▶ Text to read
+-------+
Negative Interest rates – a policy move that was once unthinkable for central banks – is quickly becoming the new normal for central banks trying to boost economic growth.
Many European countries, including Sweden, Switzerland, and Denmark, have already switched to negative rates. Even U.S. Federal Reserve Chair Janet Yellen has toyed with the idea of using negative interest rates to fight the next recession in the United States.
But according to Money Morning experts, these negative rates are incredibly dangerous for the markets…
Negative-interest-rate policy (NIRP) charges banks for holding money at central banks. Over time, that cost is supposedly passed down to bank customers by penalizing them for keeping savings. The overall idea is to encourage consumer spending…
But not even John Maynard Keynes himself, the father of modern monetary policy, would have considered using negative interest rates to spur economic growth. In fact, entertaining the idea of NIRP acknowledges that Keynesian monetary policy has failed miserably.
That's what frustrates Money Morning Global Credit Strategist Michael Lewitt, a former money manager who has handled billions of dollars for his clients over 29 years.
"You might think these overeducated professors in the central banks would see that their policies aren't working and make adjustments," said Lewitt, "but they simply keep doubling down on failure."
+-------+
▶ Written exercise A
How would you translate this sentence from the negative interest rates text into Spanish: "Negative-interest-rate policy (NIRP) charges banks for holding money at central banks."

▶ Input records
+-------+
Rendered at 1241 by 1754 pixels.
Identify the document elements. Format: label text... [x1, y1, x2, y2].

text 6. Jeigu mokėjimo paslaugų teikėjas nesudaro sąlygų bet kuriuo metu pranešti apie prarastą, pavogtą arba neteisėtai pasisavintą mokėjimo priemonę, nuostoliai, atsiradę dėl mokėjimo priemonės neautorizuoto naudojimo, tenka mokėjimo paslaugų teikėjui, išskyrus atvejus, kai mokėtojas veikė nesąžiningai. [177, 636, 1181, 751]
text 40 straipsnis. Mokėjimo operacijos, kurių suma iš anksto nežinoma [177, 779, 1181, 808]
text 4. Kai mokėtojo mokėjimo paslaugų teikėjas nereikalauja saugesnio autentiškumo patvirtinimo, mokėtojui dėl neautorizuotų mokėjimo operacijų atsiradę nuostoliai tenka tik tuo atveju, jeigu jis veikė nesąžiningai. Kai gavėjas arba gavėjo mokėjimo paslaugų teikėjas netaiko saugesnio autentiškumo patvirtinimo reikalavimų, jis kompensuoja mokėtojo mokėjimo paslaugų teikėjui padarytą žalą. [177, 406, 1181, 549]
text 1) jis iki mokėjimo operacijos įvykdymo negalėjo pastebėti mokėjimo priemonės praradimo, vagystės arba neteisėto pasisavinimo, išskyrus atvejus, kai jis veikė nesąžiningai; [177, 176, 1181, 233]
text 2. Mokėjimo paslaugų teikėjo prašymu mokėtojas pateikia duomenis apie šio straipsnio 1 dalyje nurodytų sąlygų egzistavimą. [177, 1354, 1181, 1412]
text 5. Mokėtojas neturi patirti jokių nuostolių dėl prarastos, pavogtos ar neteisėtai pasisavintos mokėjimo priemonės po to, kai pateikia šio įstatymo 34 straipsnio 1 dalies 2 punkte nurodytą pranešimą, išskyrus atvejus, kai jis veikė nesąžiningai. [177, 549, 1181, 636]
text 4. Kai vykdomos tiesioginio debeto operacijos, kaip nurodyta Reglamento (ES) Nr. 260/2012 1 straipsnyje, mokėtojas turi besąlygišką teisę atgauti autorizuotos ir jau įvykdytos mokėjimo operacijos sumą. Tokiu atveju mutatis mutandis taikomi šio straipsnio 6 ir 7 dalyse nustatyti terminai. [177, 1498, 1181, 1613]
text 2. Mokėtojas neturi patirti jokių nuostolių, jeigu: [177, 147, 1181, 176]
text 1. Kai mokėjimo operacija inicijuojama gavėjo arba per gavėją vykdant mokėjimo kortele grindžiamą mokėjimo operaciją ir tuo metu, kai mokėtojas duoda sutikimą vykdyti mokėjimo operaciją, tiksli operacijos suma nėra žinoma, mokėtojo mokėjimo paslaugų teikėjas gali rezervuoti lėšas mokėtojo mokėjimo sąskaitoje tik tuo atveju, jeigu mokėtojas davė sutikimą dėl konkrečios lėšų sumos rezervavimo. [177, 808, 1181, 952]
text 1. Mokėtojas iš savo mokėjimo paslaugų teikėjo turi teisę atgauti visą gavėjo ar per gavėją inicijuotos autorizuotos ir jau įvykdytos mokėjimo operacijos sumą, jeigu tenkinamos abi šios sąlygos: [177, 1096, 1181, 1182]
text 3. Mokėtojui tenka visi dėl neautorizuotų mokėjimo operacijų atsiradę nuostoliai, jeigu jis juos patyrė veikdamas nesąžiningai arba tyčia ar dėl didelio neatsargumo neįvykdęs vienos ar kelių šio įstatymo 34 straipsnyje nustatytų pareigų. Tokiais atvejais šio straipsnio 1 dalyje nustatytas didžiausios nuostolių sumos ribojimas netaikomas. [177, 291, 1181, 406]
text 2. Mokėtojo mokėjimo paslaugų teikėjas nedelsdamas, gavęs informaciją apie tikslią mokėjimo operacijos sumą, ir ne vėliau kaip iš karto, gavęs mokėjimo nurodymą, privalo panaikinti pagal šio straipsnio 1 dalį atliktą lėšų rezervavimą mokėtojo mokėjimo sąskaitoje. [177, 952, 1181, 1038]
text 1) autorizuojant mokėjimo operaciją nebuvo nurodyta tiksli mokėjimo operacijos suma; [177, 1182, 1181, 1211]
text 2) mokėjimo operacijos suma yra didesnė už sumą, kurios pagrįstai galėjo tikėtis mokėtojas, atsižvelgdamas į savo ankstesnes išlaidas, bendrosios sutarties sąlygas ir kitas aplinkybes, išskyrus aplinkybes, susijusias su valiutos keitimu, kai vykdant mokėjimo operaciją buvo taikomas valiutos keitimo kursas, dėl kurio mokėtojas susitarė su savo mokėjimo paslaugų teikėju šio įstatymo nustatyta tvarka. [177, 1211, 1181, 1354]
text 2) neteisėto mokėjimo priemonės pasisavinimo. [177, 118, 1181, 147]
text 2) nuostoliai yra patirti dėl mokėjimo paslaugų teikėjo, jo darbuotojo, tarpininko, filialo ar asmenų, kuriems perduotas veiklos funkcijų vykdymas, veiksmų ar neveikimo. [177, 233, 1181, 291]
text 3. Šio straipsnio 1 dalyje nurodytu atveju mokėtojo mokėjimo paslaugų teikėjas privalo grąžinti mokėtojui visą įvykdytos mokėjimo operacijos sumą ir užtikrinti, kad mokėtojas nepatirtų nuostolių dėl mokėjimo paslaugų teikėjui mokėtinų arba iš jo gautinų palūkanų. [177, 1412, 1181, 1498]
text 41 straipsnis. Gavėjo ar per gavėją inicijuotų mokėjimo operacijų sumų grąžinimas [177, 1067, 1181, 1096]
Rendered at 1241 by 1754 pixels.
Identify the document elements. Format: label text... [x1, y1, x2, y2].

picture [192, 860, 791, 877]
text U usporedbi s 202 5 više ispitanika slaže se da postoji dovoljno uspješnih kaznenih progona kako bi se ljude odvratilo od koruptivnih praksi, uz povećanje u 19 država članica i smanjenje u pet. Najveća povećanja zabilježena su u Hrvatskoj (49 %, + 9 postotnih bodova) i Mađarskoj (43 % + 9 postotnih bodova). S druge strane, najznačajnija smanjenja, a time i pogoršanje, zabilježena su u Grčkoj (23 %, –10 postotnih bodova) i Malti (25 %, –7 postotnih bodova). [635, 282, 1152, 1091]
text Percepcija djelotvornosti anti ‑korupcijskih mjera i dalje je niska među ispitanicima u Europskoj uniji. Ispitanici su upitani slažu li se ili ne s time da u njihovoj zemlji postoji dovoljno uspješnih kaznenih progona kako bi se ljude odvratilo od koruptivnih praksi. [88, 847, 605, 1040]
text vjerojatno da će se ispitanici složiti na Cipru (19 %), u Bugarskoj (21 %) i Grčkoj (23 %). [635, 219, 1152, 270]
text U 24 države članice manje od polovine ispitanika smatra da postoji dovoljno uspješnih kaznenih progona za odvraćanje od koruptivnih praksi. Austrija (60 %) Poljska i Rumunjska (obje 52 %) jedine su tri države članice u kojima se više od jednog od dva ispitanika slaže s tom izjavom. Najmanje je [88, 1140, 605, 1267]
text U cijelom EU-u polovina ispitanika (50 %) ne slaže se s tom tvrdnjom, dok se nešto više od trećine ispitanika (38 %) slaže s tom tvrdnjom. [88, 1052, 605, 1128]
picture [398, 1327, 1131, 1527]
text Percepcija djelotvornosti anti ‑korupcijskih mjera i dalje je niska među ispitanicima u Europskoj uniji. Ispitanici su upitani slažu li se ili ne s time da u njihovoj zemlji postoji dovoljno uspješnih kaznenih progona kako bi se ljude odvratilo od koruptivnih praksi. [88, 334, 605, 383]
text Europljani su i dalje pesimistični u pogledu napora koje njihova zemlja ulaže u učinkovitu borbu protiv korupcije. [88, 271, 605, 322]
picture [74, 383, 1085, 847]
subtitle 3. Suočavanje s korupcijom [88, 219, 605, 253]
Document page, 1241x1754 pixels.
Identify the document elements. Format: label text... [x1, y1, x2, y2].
+-------+
▶ Written exercise B
Could you reproduce the lines of the records word for word, beginning at the line that contains "text 6. Jeigu" and stopping after the line that contains "text 2. Mokėtojas"?

▶ Written answer A
La política de tipos de interés negativos (NIRP) cobra a los bancos por mantener dinero en los bancos centrales.

▶ Written answer B
text 6. Jeigu mokėjimo paslaugų teikėjas nesudaro sąlygų bet kuriuo metu pranešti apie prarastą, pavogtą arba neteisėtai pasisavintą mokėjimo priemonę, nuostoliai, atsiradę dėl mokėjimo priemonės neautorizuoto naudojimo, tenka mokėjimo paslaugų teikėjui, išskyrus atvejus, kai mokėtojas veikė nesąžiningai. [177, 636, 1181, 751]
text 40 straipsnis. Mokėjimo operacijos, kurių suma iš anksto nežinoma [177, 779, 1181, 808]
text 4. Kai mokėtojo mokėjimo paslaugų teikėjas nereikalauja saugesnio autentiškumo patvirtinimo, mokėtojui dėl neautorizuotų mokėjimo operacijų atsiradę nuostoliai tenka tik tuo atveju, jeigu jis veikė nesąžiningai. Kai gavėjas arba gavėjo mokėjimo paslaugų teikėjas netaiko saugesnio autentiškumo patvirtinimo reikalavimų, jis kompensuoja mokėtojo mokėjimo paslaugų teikėjui padarytą žalą. [177, 406, 1181, 549]
text 1) jis iki mokėjimo operacijos įvykdymo negalėjo pastebėti mokėjimo priemonės praradimo, vagystės arba neteisėto pasisavinimo, išskyrus atvejus, kai jis veikė nesąžiningai; [177, 176, 1181, 233]
text 2. Mokėjimo paslaugų teikėjo prašymu mokėtojas pateikia duomenis apie šio straipsnio 1 dalyje nurodytų sąlygų egzistavimą. [177, 1354, 1181, 1412]
text 5. Mokėtojas neturi patirti jokių nuostolių dėl prarastos, pavogtos ar neteisėtai pasisavintos mokėjimo priemonės po to, kai pateikia šio įstatymo 34 straipsnio 1 dalies 2 punkte nurodytą pranešimą, išskyrus atvejus, kai jis veikė nesąžiningai. [177, 549, 1181, 636]
text 4. Kai vykdomos tiesioginio debeto operacijos, kaip nurodyta Reglamento (ES) Nr. 260/2012 1 straipsnyje, mokėtojas turi besąlygišką teisę atgauti autorizuotos ir jau įvykdytos mokėjimo operacijos sumą. Tokiu atveju mutatis mutandis taikomi šio straipsnio 6 ir 7 dalyse nustatyti terminai. [177, 1498, 1181, 1613]
text 2. Mokėtojas neturi patirti jokių nuostolių, jeigu: [177, 147, 1181, 176]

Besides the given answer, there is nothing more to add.